I would add that it does not pay to ask students too many questions, just one well constructed one at the end of a class is sufficient, especially if you have a selection to use over the course of a semester and slot them in now and then rather than it being an end of every session predictable occurence. I feel that makes it lose its value. If you are wanting to start a debate or discussion and if you are wanting lots of feedback I would suggest making it a session in itself and setting the right tone. Maybe planning to teach a fun but short lesson and then seeming to cut it short in favour of a ‘chat’ making it feel like a reward while you have students in an upbeat and engaged mood would work, it definitely worked for me the couple of times I tried it. I don’t think the students even realised what I was doing and because of that they were very open and frank and also very innovative in their suggestions for how lessons could be improved.

I like that Rory points out that this method of performance appraisal is not without its dangers when he mentions things like “10% of teachers would not trust what students said and worried about the feedback they would get” and “There is a danger that if student feedback becomes too formalised it will become part of an evaluation process”. I can fully empathise with his concerns, if it did become part of the evaluation process it wouldn’t necessarily be a bad thing but it may be less measured, controlled and well managed by a central body than by individual teachers and I think it is important to seek opinion in the healthiest of enviornments. Not so that the feedback is all good, you would be crazy if you expect a bunch of teenagers to ever glow and tell you how amazing you are on demand, but so that it is more likely to be honest and constructive.

I also appreciate what he says about teachers being somewhat reserved about courting this feedback from students. “As a new teacher, it’s often more important to concentrate on technique and your voice in the classroom. You have to focus on developing your confidence… some more experienced teachers who are still uncomfortable about relinquishing that authority or power in the classroom” but I don’t think it necessarily comes down to relinquishing power if done in a well thought out and carefully orchestrated manner. I perhaps felt comfortable doing it as I don’t really consciously feel I have the power in the classroom, although of course the teacher usually does, but to feel like a part of the organic whole of the class perhaps makes you feel less cautious about letting the seat of power ebb and flow a bit more between teacher and student, it’s just important to be the force which controls that ebb and flow when it needs a bit of a push or pull.

 

 

It’s over… I think. A final reflection on being a trainee.

I think I might have just done enough to pass my PGCE but I won’t be celebrating just yet. I was so engrossed and committed to supporting the students to the bitter end that it became my focus and my teaching file was a side issue. To me this felt terribly right yet terribly wrong all at the same time. The dilemma of the PGCE student, focus on the  teaching or the theory? You won’t get one without the other that’s for sure so it’s a balancing act. Hopefully my grades already in the bag will go someway to helping keep me afloat overall and my observations and essays (at least one of them) should help. Fingers crossed.

▶ **RAW RECORDS**:

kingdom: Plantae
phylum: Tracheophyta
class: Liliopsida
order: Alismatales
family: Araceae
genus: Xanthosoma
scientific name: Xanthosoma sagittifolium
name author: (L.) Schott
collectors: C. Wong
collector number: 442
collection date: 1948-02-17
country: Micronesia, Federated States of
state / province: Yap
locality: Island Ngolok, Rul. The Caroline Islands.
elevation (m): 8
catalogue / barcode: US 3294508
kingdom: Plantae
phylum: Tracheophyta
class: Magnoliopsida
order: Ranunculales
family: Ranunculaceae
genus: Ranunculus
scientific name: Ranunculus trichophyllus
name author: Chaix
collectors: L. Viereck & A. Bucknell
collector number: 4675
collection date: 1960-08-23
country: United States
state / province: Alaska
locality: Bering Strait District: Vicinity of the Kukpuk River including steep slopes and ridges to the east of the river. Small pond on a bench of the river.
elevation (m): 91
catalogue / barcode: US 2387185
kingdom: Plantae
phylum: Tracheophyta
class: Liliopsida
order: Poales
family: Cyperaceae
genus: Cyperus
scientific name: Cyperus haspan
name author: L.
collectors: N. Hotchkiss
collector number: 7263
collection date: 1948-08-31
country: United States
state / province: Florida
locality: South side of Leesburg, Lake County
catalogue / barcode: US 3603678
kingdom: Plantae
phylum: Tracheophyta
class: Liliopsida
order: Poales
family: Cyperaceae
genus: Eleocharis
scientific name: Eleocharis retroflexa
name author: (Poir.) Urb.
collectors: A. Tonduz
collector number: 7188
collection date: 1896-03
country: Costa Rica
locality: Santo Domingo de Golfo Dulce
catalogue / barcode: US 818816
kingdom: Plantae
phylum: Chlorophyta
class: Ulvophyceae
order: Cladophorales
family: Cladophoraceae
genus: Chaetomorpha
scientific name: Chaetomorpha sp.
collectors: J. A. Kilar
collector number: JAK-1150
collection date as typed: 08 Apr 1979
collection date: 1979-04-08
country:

▶ **REQUIREMENTS**: Please reproduce, word for word, the part of the teacher training reflection above that lies between "I think I might" and "help. Fingers crossed.", inclusive.

▶ **WRITTEN ANSWER**:
I think I might have just done enough to pass my PGCE but I won’t be celebrating just yet. I was so engrossed and committed to supporting the students to the bitter end that it became my focus and my teaching file was a side issue. To me this felt terribly right yet terribly wrong all at the same time. The dilemma of the PGCE student, focus on the  teaching or the theory? You won’t get one without the other that’s for sure so it’s a balancing act. Hopefully my grades already in the bag will go someway to helping keep me afloat overall and my observations and essays (at least one of them) should help. Fingers crossed.